Bourganov was born in Baku, Azerbaijan and graduated from Moscow State Artistic and Industrial College (now Stroganov University). He received a PhD. in art history.

In March 2014 he signed a letter in support of the position of the President of Russia Vladimir Putin on Russia's military intervention in Ukraine.

==Chronology of the principal sculptural works of Alexander Bourganov==
- Monument commemorating the 400th birthday of the city of Oryol (1966)
- "Memories of an old worker" (1968)
- Decorative relief-emblem on the Central House of Filmmakers in Moscow (1969)
- Monument "Friendship of Peoples: in honor of the 400th anniversary of the union of Udmurtia and Russia (1972)
- "Victory" statue at the Central House of Artists, Moscow (1978)
- "War and Peace", Germany (1980)
- "Yuri Gagarin, First Man in Space", Expo 86, Canada (1986)
- Portraits in bas-relief of Russian artists Ilya Repin, Vasily Surikov, Karl Bryullov, Sergey Konenkov, Ivanov and Shishkin at the Tretyakovskaya Station of the Moscow Metro (1986)
- Composition with nine figures, "War and Peace" (1987)
- Monument to Sophia Perovskaya, Kaluga (1987)
- Portrait of Ivan Tsvetaev for the Pushkin Museum, Moscow (1992)
- Monument to Soviet Soldiers killed in Belgium during the Second World War (1990–92)
- Monument to the poet Mikhail Lermontov, Moscow (1994)
- Monument to the writer Ivan Bunin, Voronezh (1995)
- Fountain "Princess Turandot" on Old Arbat Street (1997)
- Monument to Alexander Pushkin and Natalia Goncharova on Old Arbat Street (1999)
- Monument to Alexander Pushkin at George Washington University in Washington D.C. (2000)
- Gallery "Legendary People"; bust of great figure in world culture: Andrei Tarkovsky, Joseph Brodsky; Rudolf Nureyev, Ivan Bunin, G. Fogeler. (2000–2005).

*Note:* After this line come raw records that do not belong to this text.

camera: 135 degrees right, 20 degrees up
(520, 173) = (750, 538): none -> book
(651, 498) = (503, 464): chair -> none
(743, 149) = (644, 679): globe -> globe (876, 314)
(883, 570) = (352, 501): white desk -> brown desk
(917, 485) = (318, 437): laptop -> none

- "The Golden Lion." (2002)
- Sculptural ensemble on Ukrainsky Boulvar in Moscow: "Allegory of Air"; "Allegory of Water"; "Forests of Ukraine"; "Fountain "Youth"; *Decorative sculpture "Friendship"; monument to E.F. Gnesina. (2005)

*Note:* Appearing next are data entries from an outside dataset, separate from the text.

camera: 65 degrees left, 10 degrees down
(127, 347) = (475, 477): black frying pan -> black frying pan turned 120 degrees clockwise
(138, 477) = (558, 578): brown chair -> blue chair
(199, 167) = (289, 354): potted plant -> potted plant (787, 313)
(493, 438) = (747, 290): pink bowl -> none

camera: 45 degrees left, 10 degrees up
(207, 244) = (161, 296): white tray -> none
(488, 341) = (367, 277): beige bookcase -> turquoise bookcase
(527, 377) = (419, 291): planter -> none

- Memorial plaque to S. Richter, Moscow (2005).
- Decorative bas-reliefs on the building of the Bogoliubov Library, Moscow (2005).
- Sculptural ensemble "Ecology" in the Square on Sivtsev Vrazhye (2005).
- Sculptural park 'Understanding knowledge" on the square in front of the film theater Brest in Moscow. (2005).
- Statue of John Quincy Adams in front of the U.S. Embassy, Moscow (2008).
- Statue of Walt Whitman in front of the Humanities Faculty Building at Moscow State University (2009).
- Sculpture of Alexander Pushkin at the Sheremetyevo International Airport (2019).